◆ CONSIGNE
Pourriez-vous réécrire sous forme de liste le paragraphe du texte proposé qui commence par « Befanhoa, l'instigateur de la révolte », en conservant ses faits principaux ?

◆ TEXTE PROPOSÉ
· · · ·

De Soarano l’adjudant Colomer (1er  octobre 1904) annonce que le nommé Remosy, détenu parce qu’il avait changé de résidence, ayant tenté de s’évader, a été tué d’un coup de fusil.

Ce même adjudant (7 octobre 1904) écrit qu’il cerne pendant la nuit les villages où se trouvent des insoumis. Les femmes, les enfants, sont détenus comme otages des maris ou pères absents ; les otages sont prévenus que s’ils sont repris après évasion, ils seront fusillés.

Sous le commandement de l’adjudant Colomer furent fusillés au poste de Soarano, avant la révolte, Tsianatry et Itsioanora, du village de Mananno, en présence de la population d’Iakora (27 août 1903).

Bemovo, du village d’Ambolialia, arrêté pour recel de fusils, tente de s’échapper : il est tué (août 1904).

Remendroka de Berefo et Remosa de Tsahatiana, arrêtés pour cause inconnue, sont fusillés par l’escorte qui les conduit à Ivolobe.

Velomania et un inconnu, inculpés de vols de bœufs, sont envoyés à Befotaka ; leur escorte les tue en chemin.

À Befotaka les chefs Ivolosy et Revingo, dénoncés comme détenteurs d’armes, sont emmenés par une patrouille : ils tentent de s’échapper : Ivolosy est tué.

Befanhoa, l’instigateur de la révolte dans le nord de la province de Farafangana, celle qui devait débuter par l’enlèvement du poste de Begago et le meurtre du sergent Alfonsi, avait été un agent dévoué de l’administration ; il se tourna contre elle pour venger un grief personnel. En septembre 1904 (11 septembre 1904), une reconnaissance fut envoyée par le capitaine Quinque dans l’Ivolobé ; sa mission consistait à s’emparer d’Indrepa et de vingt bœufs. La troupe était commandée par le sergent Beaufas-Morel. Après une marche de nuit, le village de Beampombo, — chef Befanhoa — se trouva cerné avant le jour. Les chiens donnèrent l’alarme, les habitants sortirent de leurs cases, et, terrifiés, s’enfuirent à travers les cactus ou les feux de salve les suivirent. Un indigène fut tué par Beaufas-Morel, deux furent blessés. Vingt habitants, parmi lesquels Befanhoa, furent ligotés et amenés à Midongy avec un troupeau de soixante bœufs.

Le capitaine Quinque infligea à Befanhoa, pour avoir donné asile à des dissidents, une amende de 500 francs, payable dans les 48 heures. Befanhoa n’avait pas à sa disposition une somme aussi élevée ; pour se la procurer il dut vendre quarante bœufs aux commerçants Randriafanana et Iakaditapiana.

· · · ·

◆ BLOC DE DONNÉES
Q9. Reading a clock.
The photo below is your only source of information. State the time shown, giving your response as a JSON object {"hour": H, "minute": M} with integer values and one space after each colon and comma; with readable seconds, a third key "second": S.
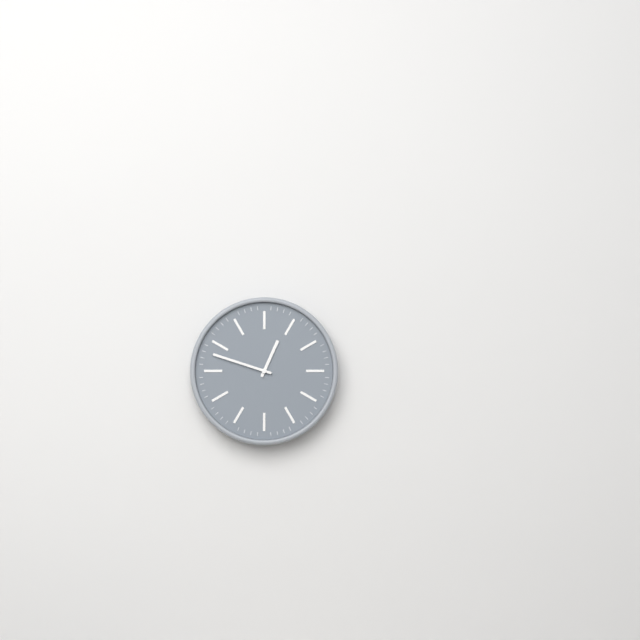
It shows {"hour": 12, "minute": 48}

· · · ·

◆ CORRIGÉ
- Befanhoa avait été un agent dévoué de l'administration. Il s'est retourné contre elle pour venger un grief personnel et a été l'instigateur de la révolte dans le nord de la province de Farafangana. Cette révolte devait débuter par l'enlèvement du poste de Begago et le meurtre du sergent Alfonsi.
- Le 11 septembre 1904, le capitaine Quinque envoie une reconnaissance dans l'Ivolobé, commandée par le sergent Beaufas-Morel, pour s'emparer d'Indrepa et de vingt bœufs.
- Après une marche de nuit, la troupe cerne avant le jour le village de Beampombo, dont Befanhoa est le chef.
- Alertés par les chiens, les habitants s'enfuient, terrifiés, à travers les cactus, poursuivis par des feux de salve.
- Un indigène est tué par Beaufas-Morel et deux sont blessés.
- Vingt habitants, dont Befanhoa, sont ligotés et amenés à Midongy avec un troupeau de soixante bœufs.